(WHAT IS BEING ASKED)
Every line of the material below that holds the string "Beiträge" should be copied.

____________

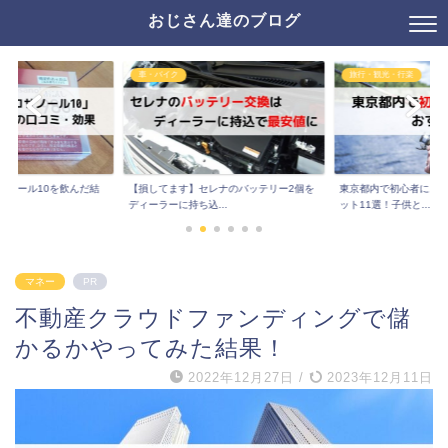
おじさん達のブログ
旅行・観光・行楽
健康・病気
セレナのバッテリー2個を
東京都内で初心者におすすめの釣り堀スポ
緑でサラナを９ヵ月
込...
ット11選！子供と...
ロール値を晒す。口..
マネー
PR
不動産クラウドファンディングで儲
かるかやってみた結果！
2022年12月27日
/
2023年12月11日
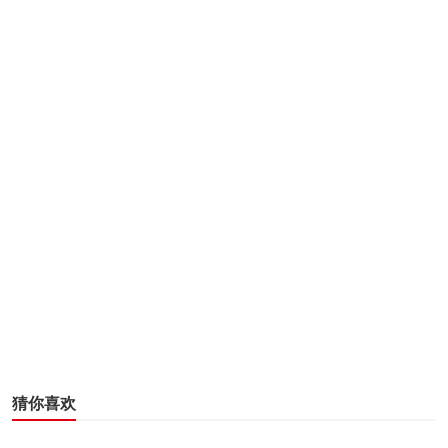
产妇产后大出血的致命问题，让众人刮目相看;然而她不知道
的是，自己的到来是有人故意为之，目的是扰乱院长候选人
之一——曲晋明(施京明饰)的竞选之路，背后隐藏的身世秘
密也呼之欲出。众人在第一产科共同见证生与死，一起成长
蜕变，也对医生这个职业有了更深层次的理解：“医生是个特
殊的职业，因为我们面对的是生命，这个职业就要求我们不
断战胜欲望超越自身的局限性，那应该是我们每一个医生终
身的追求”。
猜你喜欢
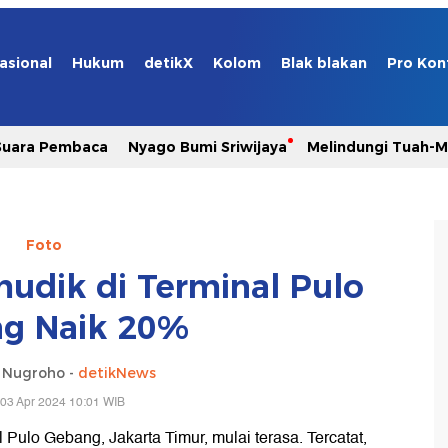
asional
Hukum
detikX
Kolom
Blak blakan
Pro Kon
Suara Pembaca
Nyago Bumi Sriwijaya
Melindungi Tuah-
Foto
udik di Terminal Pulo
g Naik 20%
o Nugroho -
detikNews
03 Apr 2024 10:01 WIB
Pulo Gebang, Jakarta Timur, mulai terasa. Tercatat,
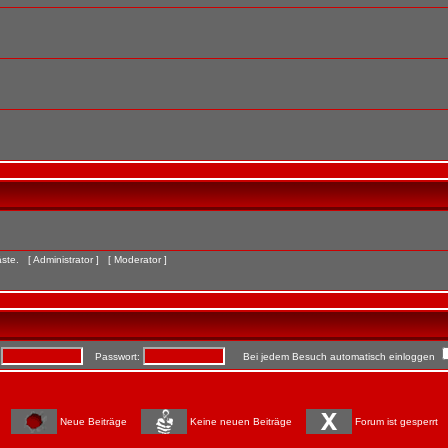
Gäste. [
Administrator
] [
Moderator
]
:
Passwort:
Bei jedem Besuch automatisch einloggen
Neue Beiträge
Keine neuen Beiträge
Forum ist gesperrt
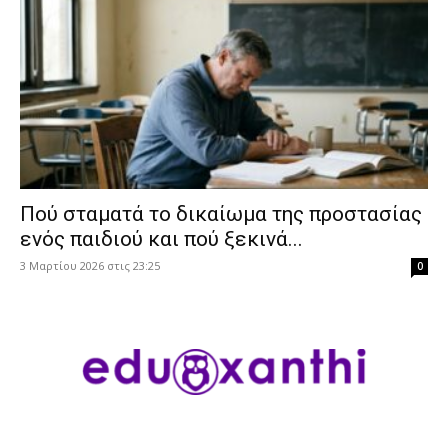
Πού σταματά το δικαίωμα της προστασίας
ενός παιδιού και πού ξεκινά...
3 Μαρτίου 2026 στις 23:25
0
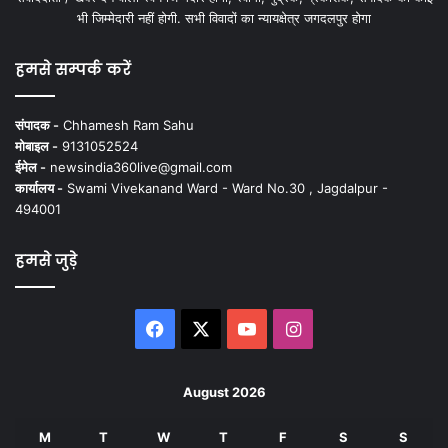
भी जिम्मेदारी नहीं होगी. सभी विवादों का न्यायक्षेत्र जगदलपुर होगा
हमसे सम्पर्क करें
संपादक -
Chhamesh Ram Sahu
मोबाइल -
9131052524
ईमेल -
newsindia360live@gmail.com
कार्यालय -
Swami Vivekanand Ward - Ward No.30 , Jagdalpur -
494001
हमसे जुड़े
Facebook
X
YouTube
Instagram
August 2026
M
T
W
T
F
S
S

____________

(YOUR SOLUTION)
Neue Beiträge
Keine neuen Beiträge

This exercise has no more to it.